La clave de la victoria de Harris, sin embargo, es que hizo morder a Trump el anzuelo una y otra vez con sus intencionadas provocaciones, algunas apuntando directamente a su ego. Está claro que Harris lo llevaba preparado. En el bloque de inmigración, logró desviar la atención del presidente hiriendo su orgullo. “Voy a hacer algo realmente inusual. Voy a invitaros a asistir a uno de los mítines de Donald Trump. Porque es algo realmente digno de ver”, dijo Harris mirando directamente a la cámara, como dirigiéndose a la audiencia. “En sus mítines habla de personajes de ficción como Hannibal Lecter. Hablará de que los molinos de viento provocan cáncer. Y lo que también notaréis es que la gente empieza a abandonar sus mítines antes de tiempo por cansancio y aburrimiento. Lo único de lo que no le oiréis hablar es de vosotros. No le oiréis hablar de vuestras necesidades, vuestros sueños y vuestros deseos, y os diré que creo que os merecéis un presidente que realmente os ponga en primer lugar, y os prometo que lo haré”, dijo la vicepresidenta.
Trump no soporta que le consideren aburrido. “La gente no abandona mis mítines. Tenemos los mítines más grandes, los mítines más increíbles de la historia de la política”, reaccionó de forma casi infantil con una nueva hipérbole.
Pero es que Trump fue cayendo en todas las trampas que le tendía Harris. Como cuando le dijo que los líderes extranjeros le consideraban “una vergüenza” y el expresidente recurrió a Viktor Orbán como argumento de autoridad. O cuando ante su negativa a admitir su derrota de 2020 afirmó que “81 millones de estadounidenses le habían despedido”, en referencia a los votantes de Biden, y dejó una nueva puya: “Está claro que le está costando mucho asimilarlo”. Harris desvió las críticas a la retirada de Afganistán recordando que el expresidente recibió a líderes talibanes en Camp David y el republicano se enredó en justificarse. La demócrata también subrayó que Trump era multimillonario por herencia y que llevó varias empresas a la quiebra y citó a algunos de sus antiguos colaboradores que le descalifican.
Con esos y otros ataques, Trump se pasó casi todo el debate a la defensiva, enfadado, levantando la voz por momentos, sin acertar a contraatacar con eficacia. Se notó mucho que Harris tenía el debate concienzudamente preparado. Rozó la perfección técnica en su ejecución, mostrándose calmada y confiada, despejando los temas espinosos —aun a costa de dejar preguntas sin contestar—, colocando los mensajes que quería y sembrando el debate de emboscadas al rival.

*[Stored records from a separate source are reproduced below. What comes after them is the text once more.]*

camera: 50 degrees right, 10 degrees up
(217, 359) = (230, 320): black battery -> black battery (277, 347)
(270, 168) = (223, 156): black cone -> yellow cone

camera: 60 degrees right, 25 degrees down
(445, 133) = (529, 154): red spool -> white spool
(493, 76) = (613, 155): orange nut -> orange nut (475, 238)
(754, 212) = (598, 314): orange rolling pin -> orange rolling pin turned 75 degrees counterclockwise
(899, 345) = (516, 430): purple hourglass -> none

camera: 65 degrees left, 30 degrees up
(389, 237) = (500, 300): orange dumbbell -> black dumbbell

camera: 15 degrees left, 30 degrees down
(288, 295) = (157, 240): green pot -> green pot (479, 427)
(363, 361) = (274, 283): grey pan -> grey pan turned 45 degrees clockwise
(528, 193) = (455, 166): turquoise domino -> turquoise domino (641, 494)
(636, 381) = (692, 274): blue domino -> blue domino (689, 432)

Trump pecó de exceso de confianza. Esa política a la que había calificado de “poco inteligente” o directamente “tonta” o “estúpida” le estaba pasando por encima.
Lo que es indudable es que el debate de Filadelfia fue más vivo, entretenido y emocionante que el de Atlanta. La gran duda ahora es si habrá un tercer debate. Harris se muestra dispuesta. Trump, no tanto.